Geben Sie die Zeilen von der Zeile mit „Create a tag protection state for a repository“ bis zur Zeile mit „Delete an environment“, beide eingeschlossen, als Markdown-Tabelle mit den Spalten „Nr“ und „Zeile“ wieder. Leerzeilen entfallen.

▸ QUELLMATERIAL:
------------------------------------
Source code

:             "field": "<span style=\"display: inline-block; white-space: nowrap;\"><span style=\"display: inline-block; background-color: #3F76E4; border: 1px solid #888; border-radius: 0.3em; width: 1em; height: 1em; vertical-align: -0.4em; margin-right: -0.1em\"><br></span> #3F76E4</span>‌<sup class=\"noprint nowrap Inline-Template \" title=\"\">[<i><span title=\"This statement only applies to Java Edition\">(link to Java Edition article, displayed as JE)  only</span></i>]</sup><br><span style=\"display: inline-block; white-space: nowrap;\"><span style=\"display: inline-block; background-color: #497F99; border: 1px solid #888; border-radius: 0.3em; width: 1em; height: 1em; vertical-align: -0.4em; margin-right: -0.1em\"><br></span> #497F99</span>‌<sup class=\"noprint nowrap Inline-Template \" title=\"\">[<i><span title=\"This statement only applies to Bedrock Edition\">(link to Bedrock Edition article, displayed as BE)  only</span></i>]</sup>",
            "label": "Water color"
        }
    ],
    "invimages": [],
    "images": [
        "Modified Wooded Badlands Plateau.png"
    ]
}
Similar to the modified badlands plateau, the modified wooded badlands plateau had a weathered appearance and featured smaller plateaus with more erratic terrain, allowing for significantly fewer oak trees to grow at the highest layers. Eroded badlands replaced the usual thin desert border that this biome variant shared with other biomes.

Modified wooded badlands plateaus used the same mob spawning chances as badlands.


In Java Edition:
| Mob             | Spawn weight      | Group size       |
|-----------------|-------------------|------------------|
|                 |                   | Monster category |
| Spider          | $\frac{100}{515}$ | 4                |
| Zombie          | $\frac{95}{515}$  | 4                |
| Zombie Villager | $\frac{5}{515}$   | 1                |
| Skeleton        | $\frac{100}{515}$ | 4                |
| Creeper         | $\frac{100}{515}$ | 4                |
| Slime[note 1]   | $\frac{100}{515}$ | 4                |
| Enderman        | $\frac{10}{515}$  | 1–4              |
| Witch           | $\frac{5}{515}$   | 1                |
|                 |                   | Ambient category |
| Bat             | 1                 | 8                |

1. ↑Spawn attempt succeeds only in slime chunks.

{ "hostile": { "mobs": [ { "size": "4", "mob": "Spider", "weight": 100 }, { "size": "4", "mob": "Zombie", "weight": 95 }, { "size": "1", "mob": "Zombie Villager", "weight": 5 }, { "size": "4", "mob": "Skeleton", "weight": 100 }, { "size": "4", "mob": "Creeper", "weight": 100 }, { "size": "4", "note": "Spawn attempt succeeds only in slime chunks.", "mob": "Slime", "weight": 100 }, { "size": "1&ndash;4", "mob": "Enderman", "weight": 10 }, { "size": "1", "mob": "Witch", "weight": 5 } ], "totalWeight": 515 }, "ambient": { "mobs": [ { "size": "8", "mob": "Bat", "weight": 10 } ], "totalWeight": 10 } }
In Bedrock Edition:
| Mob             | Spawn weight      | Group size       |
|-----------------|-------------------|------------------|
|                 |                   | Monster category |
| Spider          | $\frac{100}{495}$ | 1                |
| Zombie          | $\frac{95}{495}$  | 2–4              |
------------------------------------
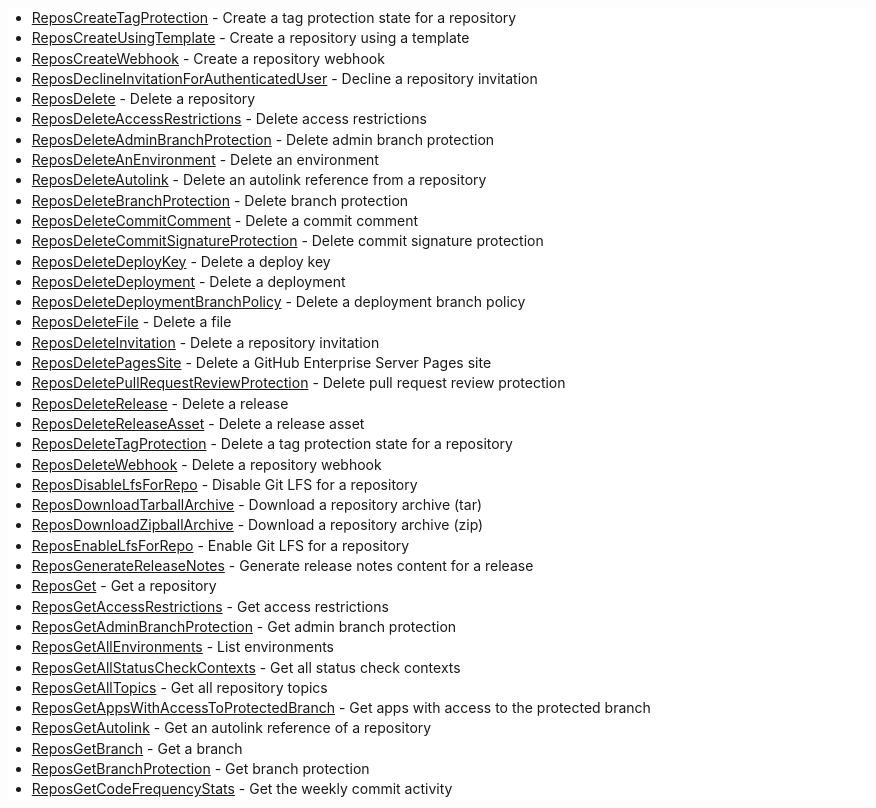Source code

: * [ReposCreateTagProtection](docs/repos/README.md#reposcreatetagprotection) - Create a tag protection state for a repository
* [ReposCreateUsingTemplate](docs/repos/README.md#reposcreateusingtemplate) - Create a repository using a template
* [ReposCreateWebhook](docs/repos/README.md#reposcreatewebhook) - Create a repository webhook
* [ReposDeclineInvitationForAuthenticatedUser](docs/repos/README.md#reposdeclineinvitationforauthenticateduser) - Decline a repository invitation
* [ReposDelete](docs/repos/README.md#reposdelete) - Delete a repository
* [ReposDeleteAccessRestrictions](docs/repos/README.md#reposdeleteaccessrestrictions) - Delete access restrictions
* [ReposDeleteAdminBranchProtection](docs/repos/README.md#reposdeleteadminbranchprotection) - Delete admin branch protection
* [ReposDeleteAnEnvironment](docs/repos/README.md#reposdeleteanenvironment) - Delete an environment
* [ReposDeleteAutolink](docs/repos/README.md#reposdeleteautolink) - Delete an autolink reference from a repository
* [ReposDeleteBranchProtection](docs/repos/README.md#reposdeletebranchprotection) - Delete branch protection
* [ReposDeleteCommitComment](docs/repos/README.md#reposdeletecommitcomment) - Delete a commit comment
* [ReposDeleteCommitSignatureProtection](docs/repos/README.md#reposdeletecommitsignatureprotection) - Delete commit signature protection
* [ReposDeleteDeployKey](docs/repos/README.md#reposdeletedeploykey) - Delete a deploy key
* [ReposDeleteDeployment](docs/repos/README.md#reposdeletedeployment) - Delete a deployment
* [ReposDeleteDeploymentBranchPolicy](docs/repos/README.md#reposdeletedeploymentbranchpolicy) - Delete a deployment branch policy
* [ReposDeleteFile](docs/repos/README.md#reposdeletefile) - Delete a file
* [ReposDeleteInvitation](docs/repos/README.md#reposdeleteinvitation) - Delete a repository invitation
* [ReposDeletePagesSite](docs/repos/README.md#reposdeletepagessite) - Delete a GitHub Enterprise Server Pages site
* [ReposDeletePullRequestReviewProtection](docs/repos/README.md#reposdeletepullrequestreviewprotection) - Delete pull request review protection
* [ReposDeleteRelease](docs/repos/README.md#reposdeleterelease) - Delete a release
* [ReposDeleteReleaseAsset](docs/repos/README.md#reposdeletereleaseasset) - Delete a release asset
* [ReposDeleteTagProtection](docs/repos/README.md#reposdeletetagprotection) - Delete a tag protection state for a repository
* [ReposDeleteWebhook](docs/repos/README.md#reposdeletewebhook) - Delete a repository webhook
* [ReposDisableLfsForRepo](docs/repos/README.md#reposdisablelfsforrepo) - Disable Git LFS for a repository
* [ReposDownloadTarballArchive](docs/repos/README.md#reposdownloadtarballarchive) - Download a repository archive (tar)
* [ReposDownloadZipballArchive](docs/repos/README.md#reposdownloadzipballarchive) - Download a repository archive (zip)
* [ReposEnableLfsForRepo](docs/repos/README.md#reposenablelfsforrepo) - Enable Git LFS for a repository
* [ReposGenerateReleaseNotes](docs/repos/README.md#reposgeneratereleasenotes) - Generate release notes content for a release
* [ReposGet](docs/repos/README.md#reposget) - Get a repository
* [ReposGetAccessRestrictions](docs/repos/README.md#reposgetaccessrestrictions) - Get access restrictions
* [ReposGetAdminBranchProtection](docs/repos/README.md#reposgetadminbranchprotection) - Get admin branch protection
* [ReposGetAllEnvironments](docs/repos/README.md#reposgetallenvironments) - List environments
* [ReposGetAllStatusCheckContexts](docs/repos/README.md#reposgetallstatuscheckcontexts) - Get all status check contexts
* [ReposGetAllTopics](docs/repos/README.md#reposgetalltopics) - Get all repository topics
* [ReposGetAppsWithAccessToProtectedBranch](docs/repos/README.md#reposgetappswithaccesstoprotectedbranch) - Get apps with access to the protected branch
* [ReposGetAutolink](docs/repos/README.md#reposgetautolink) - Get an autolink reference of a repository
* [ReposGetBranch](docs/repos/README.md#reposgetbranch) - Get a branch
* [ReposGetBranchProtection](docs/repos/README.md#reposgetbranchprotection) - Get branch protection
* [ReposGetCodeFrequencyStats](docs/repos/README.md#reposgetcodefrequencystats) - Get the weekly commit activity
------------------------------------
▸ SCHRIFTLICHE ANTWORT:
| Nr | Zeile |
|---|---|
| 1 | : * [ReposCreateTagProtection](docs/repos/README.md#reposcreatetagprotection) - Create a tag protection state for a repository |
| 2 | * [ReposCreateUsingTemplate](docs/repos/README.md#reposcreateusingtemplate) - Create a repository using a template |
| 3 | * [ReposCreateWebhook](docs/repos/README.md#reposcreatewebhook) - Create a repository webhook |
| 4 | * [ReposDeclineInvitationForAuthenticatedUser](docs/repos/README.md#reposdeclineinvitationforauthenticateduser) - Decline a repository invitation |
| 5 | * [ReposDelete](docs/repos/README.md#reposdelete) - Delete a repository |
| 6 | * [ReposDeleteAccessRestrictions](docs/repos/README.md#reposdeleteaccessrestrictions) - Delete access restrictions |
| 7 | * [ReposDeleteAdminBranchProtection](docs/repos/README.md#reposdeleteadminbranchprotection) - Delete admin branch protection |
| 8 | * [ReposDeleteAnEnvironment](docs/repos/README.md#reposdeleteanenvironment) - Delete an environment |